20 En de cherubim zullen hun beide vleugelen omhoog uitbreiden, bedekkende met hun vleugelen het verzoendeksel; en hun aangezichten zullen tegenover elkander zijn; de aangezichten der cherubim zullen naar het verzoendeksel zijn.

21 En gij zult het verzoendeksel boven op de ark zetten, nadat gij in de ark de getuigenis, die Ik u geven zal, zult gelegd hebben.

22 En aldaar zal Ik bij u komen, en Ik zal met u spreken van boven het verzoendeksel af, van tussen de twee cherubim, die op de ark der getuigenis zijn zullen, alles, wat Ik u gebieden zal aan de kinderen Israels.

23 Gij zult ook een tafel maken van sittimhout; twee ellen zal haar lengte zijn, en een el haar breedte, en een el en een halve zal haar hoogte zijn.

24 En gij zult ze met louter goud overtrekken; gij zult ook een gouden krans daaraan maken, rondom heen.

25 Gij zult ook een lijst rondom daaraan maken, een hand breed; en gij zult een gouden krans rondom derzelver lijst maken.

26 Ook zult gij vier gouden ringen daaraan maken; en gij zult de ringen zetten aan de vier hoeken, die aan derzelver vier voeten zijn zullen.

27 Tegenover de lijst zullen de ringen zijn, tot plaatsen voor de handbomen, om de tafel te dragen.

28 Deze handbomen nu zult gij van sittimhout maken, en gij zult dezelve met goud overtrekken; en de tafel zal daaraan gedragen worden.

29 Gij zult ook maken haar schotelen, en haar rookschalen, en haar platelen, en haar kroezen (met welke zij bedekt zal worden); van louter goud zult gij ze maken.

30 En gij zult op deze tafel altijd het toonbrood voor Mijn aangezicht leggen.

· · · ·

▶ OPDRACHT 1
Beantwoord de volgende vragen aan de hand van de brontekst over de ark en de tafel.
(a) Van welk hout moet de tafel worden gemaakt?
(b) Hoe breed moet de lijst rondom de tafel zijn?
(c) Wat moet er altijd op de tafel worden gelegd?
▶ OPDRACHT 2
Vertaal deze zin uit de brontekst in het Engels: "En gij zult ze met louter goud overtrekken; gij zult ook een gouden krans daaraan maken, rondom heen."
▶ OPDRACHT 3
Pak de brontekst over de ark en de tafel weer op en schrijf hem verder na de laatste zin.
De regels die hierna volgen staan los van de brontekst.

▶ BRONGEGEVENS
· · · ·

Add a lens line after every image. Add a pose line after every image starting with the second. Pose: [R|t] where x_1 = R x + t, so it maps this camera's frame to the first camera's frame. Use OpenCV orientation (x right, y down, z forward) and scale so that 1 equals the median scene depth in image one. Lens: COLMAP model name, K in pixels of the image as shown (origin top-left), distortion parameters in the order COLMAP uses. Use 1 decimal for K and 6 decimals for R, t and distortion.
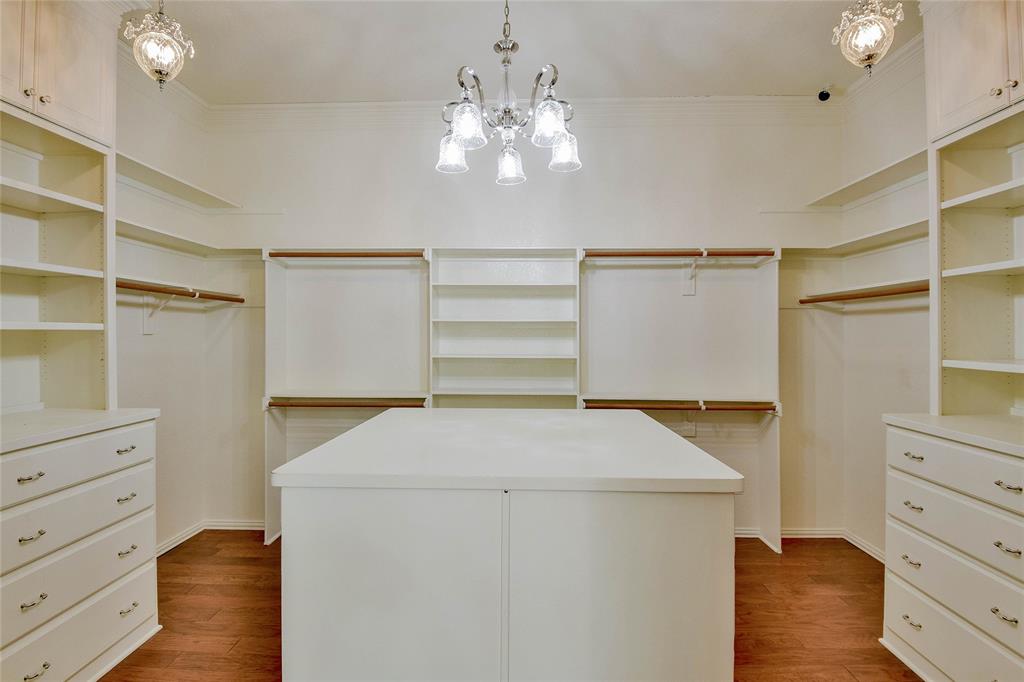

· · · ·

▶ ANTWOORDVAK 1
(a) Van sittimhout.
(b) Een hand breed.
(c) Het toonbrood.

▶ ANTWOORDVAK 2
And you shall overlay it with pure gold; you shall also make a golden crown on it, round about.

▶ ANTWOORDVAK 3
31 Gij zult ook een kandelaar van louter goud maken. Van dicht werk zal deze kandelaar gemaakt worden, zijn schacht, en zijn rietjes; zijn schaaltjes, zijn knopen, en zijn bloemen zullen uit hem zijn.

32 En zes rieten zullen uit zijn zijden uitgaan; drie rieten des kandelaars uit zijn ene zijde, en drie rieten des kandelaars uit zijn andere zijde.

33 In het ene riet zullen drie schaaltjes zijn, gelijke amandelnoten, een knoop en een bloem; en drie schaaltjes, gelijk amandelnoten in een ander riet, een knoop en een bloem; alzo zullen die zes rieten zijn, die uit den kandelaar gaan.

34 Maar aan den kandelaar zelven zullen vier schaaltjes zijn, gelijk amandelnoten, met knopen, en met zijn bloemen.

35 En daar zal een knoop zijn onder twee rieten, uit denzelven uitgaande; ook een knoop onder twee rieten, uit denzelven uitgaande; nog een knoop onder twee rieten, uit denzelven, uitgaande; alzo zal het zijn met zes rieten, die uit den kandelaar uitgaan.

36 Hun knopen en hun rieten zullen uit hem zijn; het zal altemaal een enig dicht werk van louter goud zijn.

37 Gij zult hem ook zeven lampen maken, en men zal zijn lampen aansteken, en doen lichten aan zijn zijden.

38 Zijn snuiters en zijn blusvaten zullen louter goud zijn.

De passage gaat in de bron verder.